The concept threw Ardin's mind into a brief spin. It took a while for words to form. “Is the Demon one of your gods?”
“No.” Hevetican shook his head as he took a grim expression. “He would have us believe he was such, but we no longer worship him. He is evil, a Dread god. We fear the Dread gods, but they are as mortal as the rest.”
“So you still think he's... God?”
“Not 'God,' a god.” Hevetican swept his hand over the sky as they walked. “The gods take many forms, but the most powerful are the Swift and Dread gods. They fight an endless conquest to bring the universe under dominion. The Swift seek to bring everything under the dominion of light and order. The Dread under dominion of darkness and chaos. Many fight independently of the others, like the Relequim. In his own madness he believes himself to be the only god, though the Swift gods certainly proved him wrong at his internment.

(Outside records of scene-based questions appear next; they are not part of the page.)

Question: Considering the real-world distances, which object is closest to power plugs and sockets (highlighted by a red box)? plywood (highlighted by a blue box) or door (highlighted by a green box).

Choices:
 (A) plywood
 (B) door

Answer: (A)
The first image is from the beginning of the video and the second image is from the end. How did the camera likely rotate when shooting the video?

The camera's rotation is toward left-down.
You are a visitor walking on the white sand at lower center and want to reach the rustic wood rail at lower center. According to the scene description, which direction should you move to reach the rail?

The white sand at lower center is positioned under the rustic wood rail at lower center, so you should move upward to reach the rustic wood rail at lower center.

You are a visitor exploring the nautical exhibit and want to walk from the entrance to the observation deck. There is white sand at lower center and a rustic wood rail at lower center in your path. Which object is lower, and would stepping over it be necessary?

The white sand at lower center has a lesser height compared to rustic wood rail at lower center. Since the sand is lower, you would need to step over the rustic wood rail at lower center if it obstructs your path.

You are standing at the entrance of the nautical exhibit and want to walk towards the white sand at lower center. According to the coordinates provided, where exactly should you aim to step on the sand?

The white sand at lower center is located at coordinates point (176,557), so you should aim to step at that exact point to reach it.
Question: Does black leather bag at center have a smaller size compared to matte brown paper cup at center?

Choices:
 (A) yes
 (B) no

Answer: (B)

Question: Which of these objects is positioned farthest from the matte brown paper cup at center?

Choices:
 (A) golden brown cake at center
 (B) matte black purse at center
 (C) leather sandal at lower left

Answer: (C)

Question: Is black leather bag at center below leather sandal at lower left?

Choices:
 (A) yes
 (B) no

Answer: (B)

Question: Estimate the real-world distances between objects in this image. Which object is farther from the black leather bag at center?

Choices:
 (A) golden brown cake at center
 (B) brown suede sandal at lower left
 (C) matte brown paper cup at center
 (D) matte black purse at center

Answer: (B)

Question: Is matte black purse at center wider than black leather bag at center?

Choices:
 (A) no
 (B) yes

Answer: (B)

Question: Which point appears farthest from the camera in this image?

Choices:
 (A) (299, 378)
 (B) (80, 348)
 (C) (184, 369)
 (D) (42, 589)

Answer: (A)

“The Dread gods have been greatly subdued, but they are returning. Their numbers are few, but they make new gods in the north as we speak, while the Swift gods do nothing. The Islendans speak of war with the East, and my people with the West, but the only true enemy lies in the North. The Swift gods have believed themselves secure in their peace, young Ardin, but they were wrong. We are in a great danger.”